Tegenover u liggen 26 treden. Ga naar boven, maar kijk af en toe even om en geniet van het prachtige uitzicht op de anticlinaal. Deze eigenaardige rotsformatie is des te opvallender, vanwege de boogvormige ligging van de verschillende lagen gesteente. Via het steile wandelpad van Palenge, dat vreemd genoeg op de kale rotsen ligt, komt u op korte tijd boven op de helling. Hier dienden we de nodige voorzichtigheid in acht te nemen, omwille van de gladheid van deze rotsen. Het werd ook even naar adem happen, want inderdaad het pad ging steil de hoogte in. Een links gelegen cottage stond te huur. De boom welke hier was geplaatst, voorzien van het groene kruisje, had het jammer genoeg begeven en was omgewaaid. Gelukkig konden we nog zien welke richting we dienden aan te houden. Even verder troffen we in de berm een oud ijzeren kruis aan, dat volgens info een graf zou zijn uit de tijd van de Frans-Oostenrijkse veldslag van 1794. Bij de tweesprong houdt u links aan. Ongeveer 20 meter verder gaat u naar rechts. Rechts strekt zich een klein dal uit dat door de Bonne Fontaine beek wordt gevormd.

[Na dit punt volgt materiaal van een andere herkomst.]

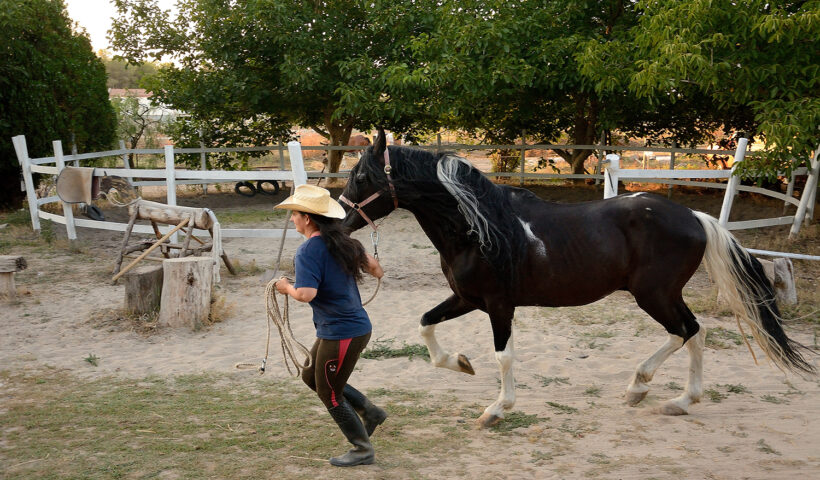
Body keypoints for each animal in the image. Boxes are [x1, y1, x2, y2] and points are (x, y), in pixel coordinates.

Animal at [338, 130, 812, 428]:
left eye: (361, 175)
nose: (337, 221)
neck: (478, 227)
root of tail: (694, 216)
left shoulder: (498, 305)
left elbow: (504, 357)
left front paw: (496, 410)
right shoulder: (466, 298)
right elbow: (425, 325)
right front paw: (461, 363)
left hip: (653, 294)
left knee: (687, 330)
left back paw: (645, 390)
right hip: (663, 294)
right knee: (695, 332)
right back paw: (671, 399)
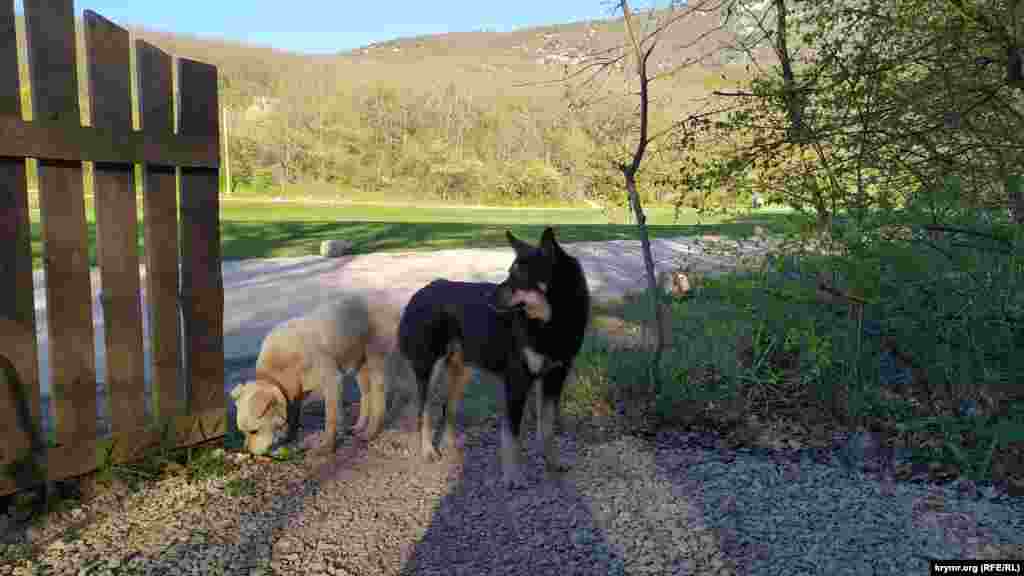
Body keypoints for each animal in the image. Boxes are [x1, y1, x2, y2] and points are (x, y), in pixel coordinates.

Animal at [230, 293, 397, 455]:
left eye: (254, 431)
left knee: (379, 397)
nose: (248, 452)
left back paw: (371, 432)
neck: (282, 363)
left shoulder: (332, 381)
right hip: (359, 366)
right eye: (243, 432)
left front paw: (328, 447)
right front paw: (290, 438)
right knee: (366, 395)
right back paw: (359, 426)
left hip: (375, 360)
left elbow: (331, 419)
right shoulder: (295, 392)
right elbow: (294, 417)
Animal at [387, 226, 589, 485]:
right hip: (430, 370)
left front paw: (552, 462)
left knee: (447, 409)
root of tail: (419, 293)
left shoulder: (555, 378)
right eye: (509, 273)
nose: (489, 298)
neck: (551, 324)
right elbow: (512, 435)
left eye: (519, 276)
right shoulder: (517, 381)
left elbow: (547, 428)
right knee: (424, 412)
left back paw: (452, 447)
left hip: (461, 372)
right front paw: (512, 476)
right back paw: (428, 451)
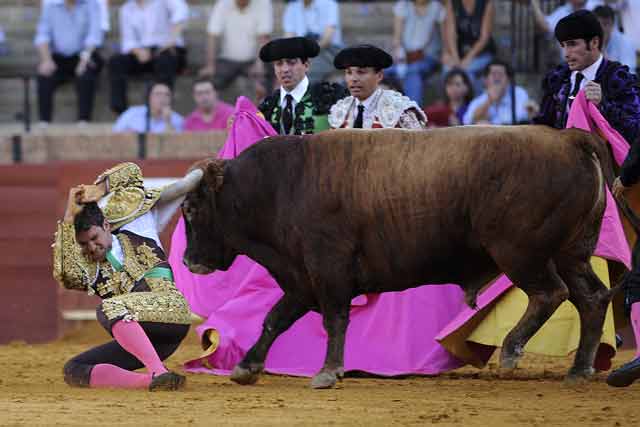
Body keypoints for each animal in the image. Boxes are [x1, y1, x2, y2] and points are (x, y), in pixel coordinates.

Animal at [182, 125, 628, 390]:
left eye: (191, 209)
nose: (188, 262)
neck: (279, 185)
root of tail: (568, 137)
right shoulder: (302, 278)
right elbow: (275, 318)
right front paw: (247, 367)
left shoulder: (328, 268)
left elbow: (333, 319)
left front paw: (327, 372)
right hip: (572, 252)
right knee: (591, 298)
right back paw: (579, 370)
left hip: (520, 252)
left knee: (550, 294)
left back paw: (512, 350)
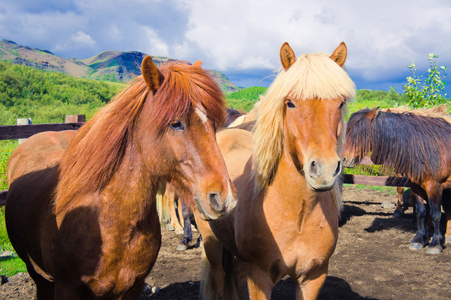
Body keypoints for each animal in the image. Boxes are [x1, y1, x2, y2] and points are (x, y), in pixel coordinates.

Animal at [5, 55, 238, 298]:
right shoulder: (67, 287)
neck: (113, 223)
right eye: (176, 123)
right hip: (38, 275)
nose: (225, 198)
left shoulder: (133, 286)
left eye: (212, 124)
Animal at [344, 105, 450, 253]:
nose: (343, 159)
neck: (423, 148)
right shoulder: (416, 186)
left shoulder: (434, 186)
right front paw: (419, 239)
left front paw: (435, 244)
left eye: (360, 134)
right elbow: (421, 212)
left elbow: (435, 214)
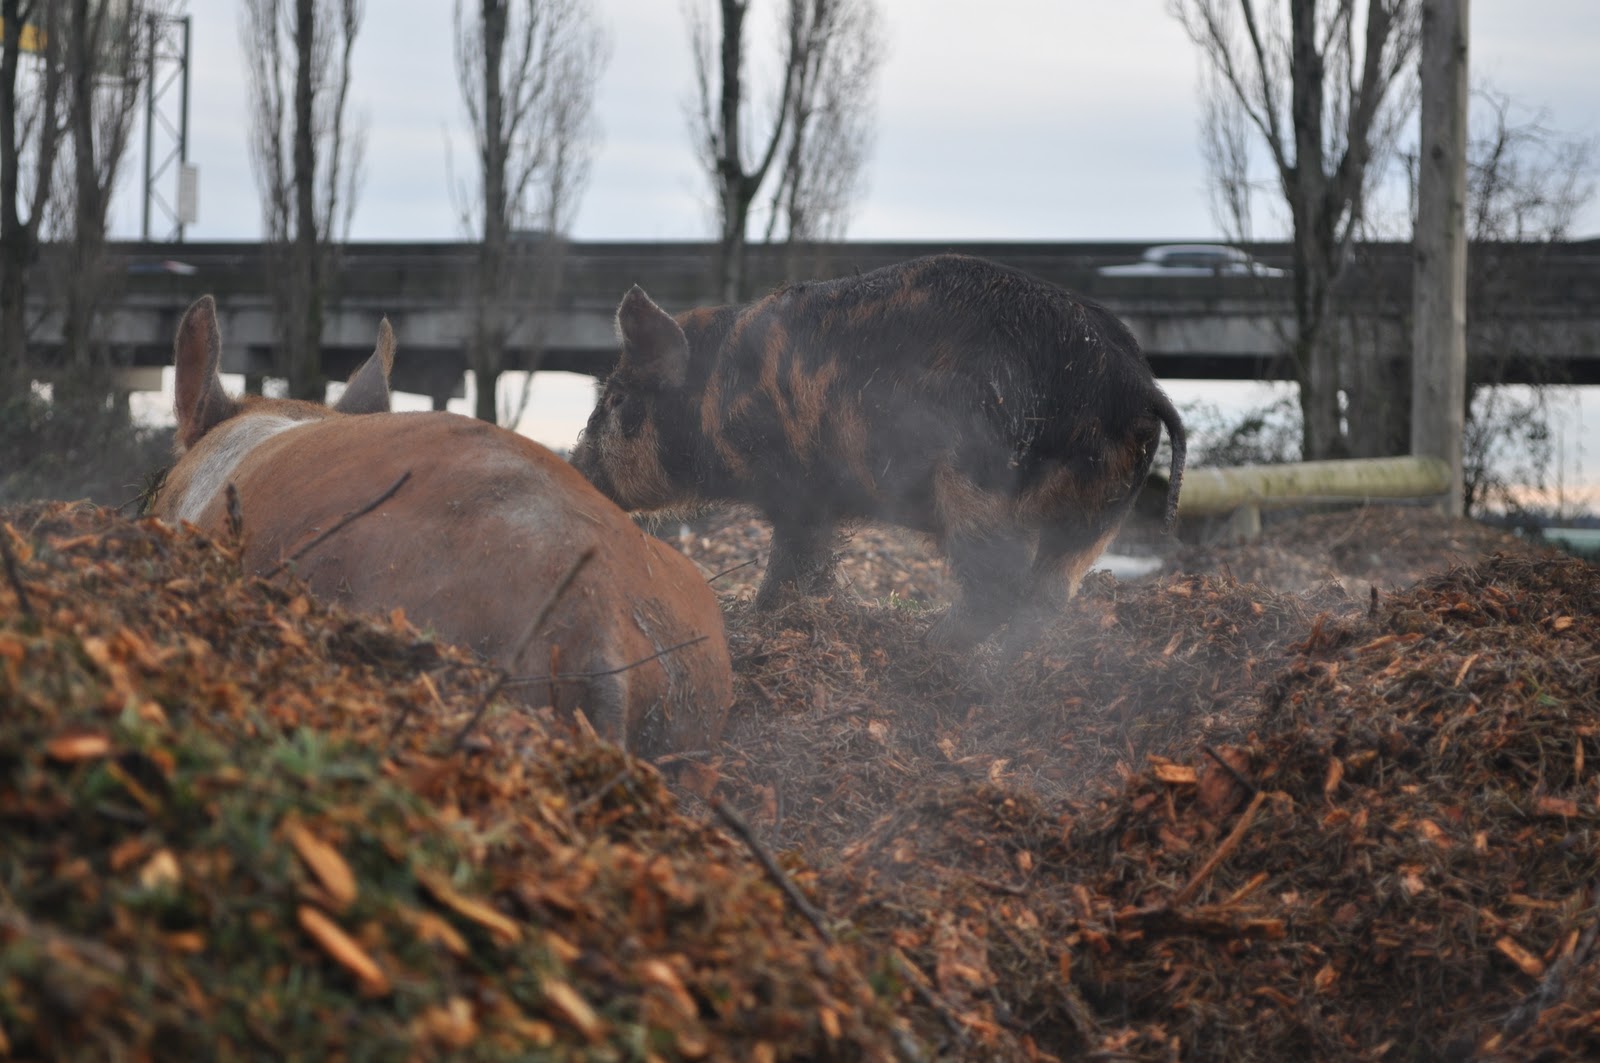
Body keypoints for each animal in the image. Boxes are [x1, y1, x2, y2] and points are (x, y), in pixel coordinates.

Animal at [570, 253, 1187, 649]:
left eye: (617, 399)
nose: (577, 467)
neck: (718, 396)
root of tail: (1135, 384)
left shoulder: (799, 490)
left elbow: (791, 559)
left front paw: (761, 618)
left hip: (981, 478)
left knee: (997, 583)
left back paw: (928, 650)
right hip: (1101, 512)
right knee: (1048, 594)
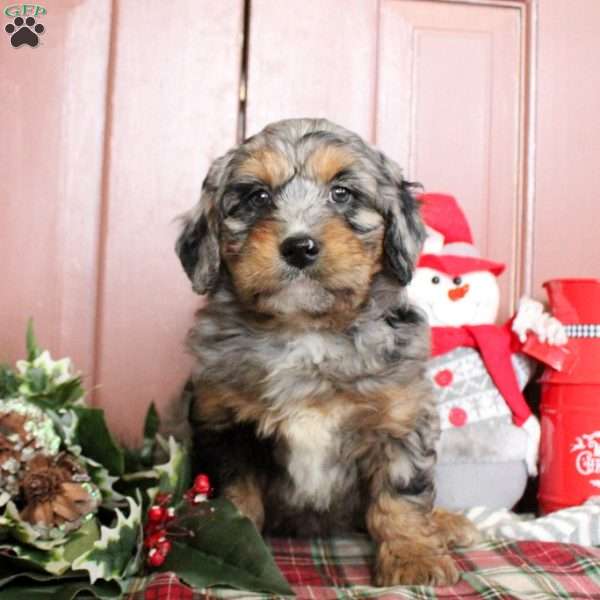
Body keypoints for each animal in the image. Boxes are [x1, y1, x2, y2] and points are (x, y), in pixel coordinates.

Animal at [173, 118, 478, 584]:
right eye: (258, 196)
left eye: (342, 193)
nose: (299, 247)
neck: (306, 330)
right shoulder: (225, 426)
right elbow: (236, 496)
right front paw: (237, 541)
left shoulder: (401, 418)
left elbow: (401, 495)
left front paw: (413, 558)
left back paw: (446, 523)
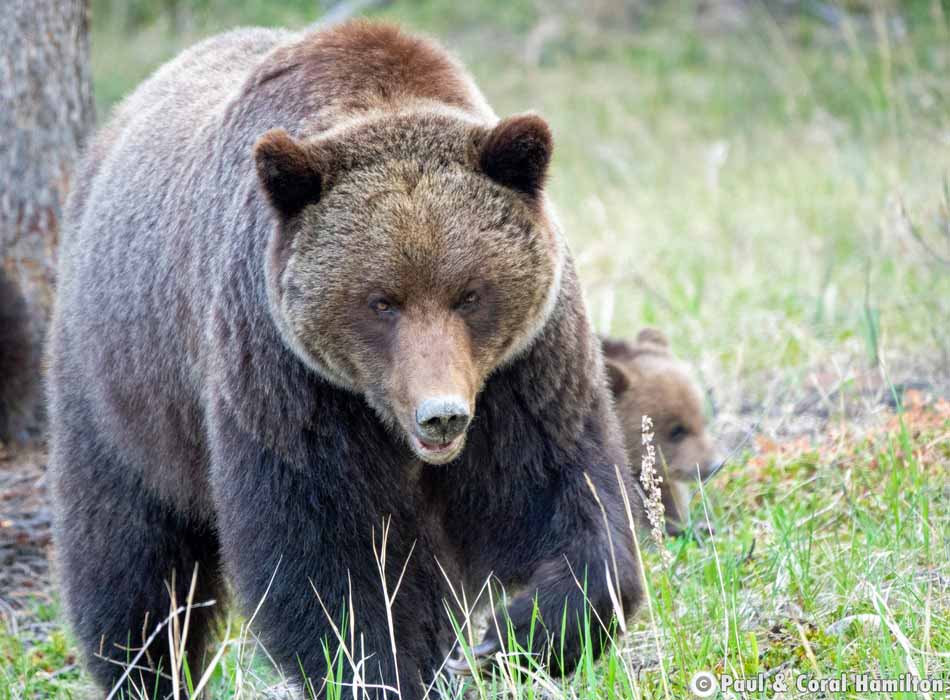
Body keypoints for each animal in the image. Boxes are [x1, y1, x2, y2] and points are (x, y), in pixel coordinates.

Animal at [50, 19, 648, 696]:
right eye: (381, 301)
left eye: (469, 293)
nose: (441, 415)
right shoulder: (287, 375)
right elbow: (324, 555)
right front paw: (382, 669)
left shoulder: (521, 369)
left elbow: (565, 492)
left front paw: (511, 635)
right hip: (123, 388)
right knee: (130, 556)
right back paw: (144, 669)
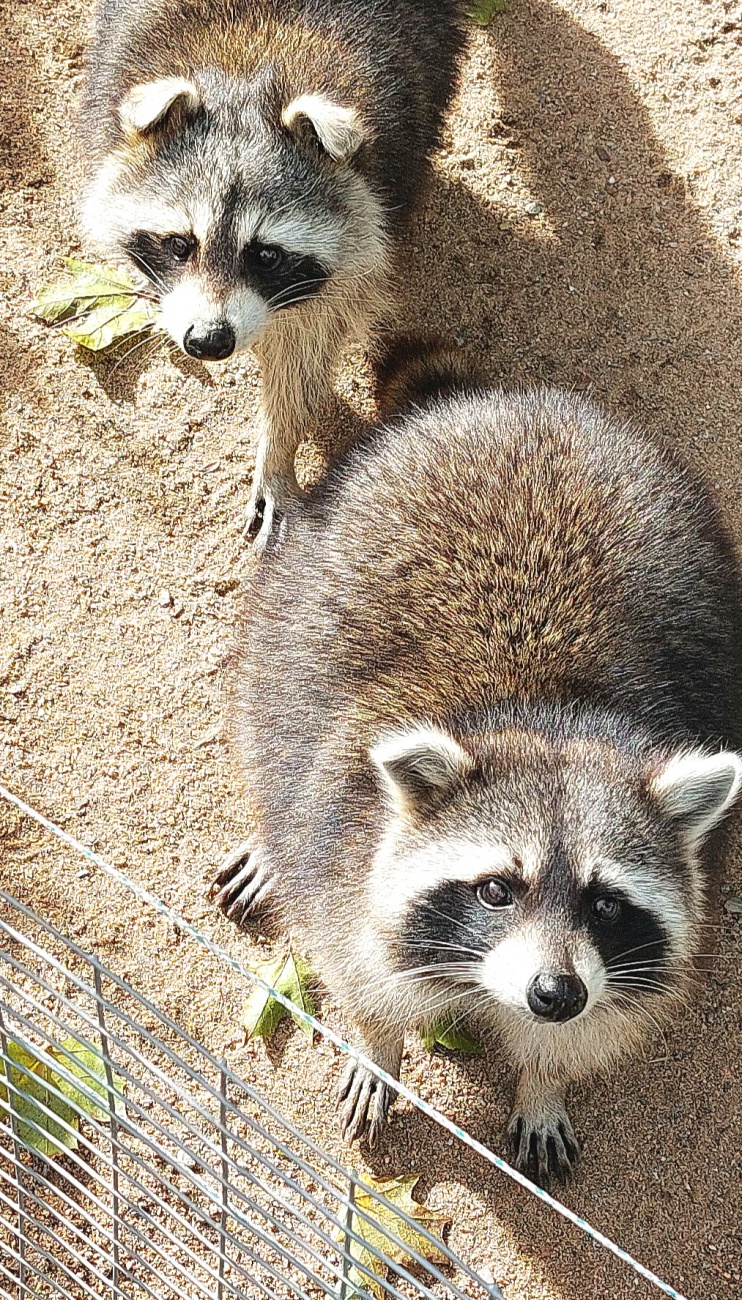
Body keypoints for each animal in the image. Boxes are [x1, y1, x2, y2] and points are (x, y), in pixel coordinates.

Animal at [78, 1, 467, 548]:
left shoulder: (374, 204)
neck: (248, 70)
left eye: (265, 256)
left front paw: (279, 447)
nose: (208, 341)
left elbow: (306, 342)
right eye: (180, 244)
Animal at [210, 348, 742, 1190]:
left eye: (606, 903)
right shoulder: (346, 850)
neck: (546, 715)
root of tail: (501, 403)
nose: (555, 994)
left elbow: (584, 1033)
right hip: (296, 599)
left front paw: (544, 1080)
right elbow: (361, 969)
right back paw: (271, 835)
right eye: (497, 889)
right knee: (273, 725)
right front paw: (379, 1045)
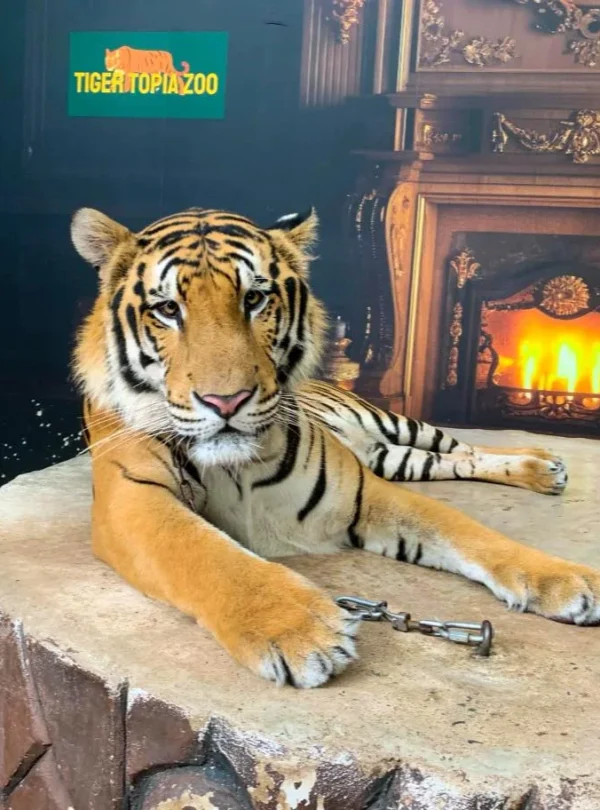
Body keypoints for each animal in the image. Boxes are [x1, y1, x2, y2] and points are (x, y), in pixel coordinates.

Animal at [70, 205, 600, 689]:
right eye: (167, 310)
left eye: (254, 299)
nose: (227, 400)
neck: (235, 469)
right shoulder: (132, 497)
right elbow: (204, 551)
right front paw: (299, 628)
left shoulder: (367, 492)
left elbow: (464, 530)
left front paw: (570, 580)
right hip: (398, 458)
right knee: (451, 461)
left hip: (399, 427)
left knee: (465, 448)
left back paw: (544, 466)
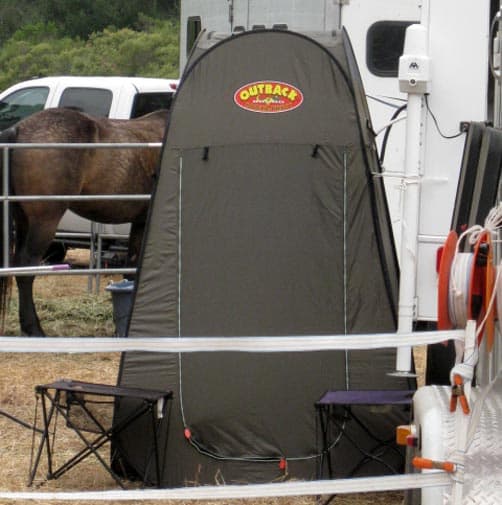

U hebt nu de keuze: u gaat rechtdoor of u slaat rechts af om de aankomst in Palenge nog meer te waarderen. Wij opteerden om de rechts gelegen weg te kiezen en op die manier het centrum van Palenge via een kleine omweg te bereiken. Het zicht op het dorp dat naderbij komt is inderdaad prachtig om te aanschouwen. Let ook eens op de oude voorgevels: ziet u hoe ze naar de zon zijn gericht? Onderweg staat ook een kruis. De huizen zijn van baksteen, steen of met vakwerk. Bij de T-kruising slaat u links af. U komt bij een Mariakapel en voorbij de kerk. Eigenlijk betreft het hier eerder een Mariagrot, welke zich bevond ter hoogte van het kleine kruispunt, midden het centrum van dit kleine dorp. Nu ja dorp, de huizen konden worden geteld op één hand. Er volgde nadien een kleine klim via een bochtige landweg tot we even verder een bankje aantroffen, waar het even zalig vertoeven was in het zonnetje. De Rue Troneux aan uw rechterzijde gaat u voorbij. Bij de T-kruising slaat u rechts af.

Op deze kruising troffen we opnieuw een kruis aan in de berm naast de weg. Rechts kregen we meteen zicht op een landelijke weg, waar we opnieuw even een tandje dienden bij te steken, aangezien een vrijwel lange helling eraan zat te komen. Naarmate we hoger uit het dal stegen, kregen we inderdaad achter ons prachtige vergezichten over de Ardennen. Terwijl u de helling opgaat, moet u zich even omdraaien en het uitzicht op de Ardennen bewonderen. De weg links achter een huis van zandsteen en kalksteen laat u voor wat hij is. U blijft de weg volgen tot u bijna op de top bent. Het is inderdaad wel een eindje klimmen, alvorens de top van de heuvel bijna is bereikt, maar alles wordt beloond vanwege de steeds mooiere zichten welke men verkrijgt, naarmate de top van de heuvel nadert. Het spel van licht en schaduw, het zonlicht op de omgeving, we konden enkel maar genieten van deze prachtige natuur en vooral van het aangename voorjaarszonnetje. Daar waar het woud links en rechts samenkomt, slaat u links af. Steile helling met modderige plaatsen.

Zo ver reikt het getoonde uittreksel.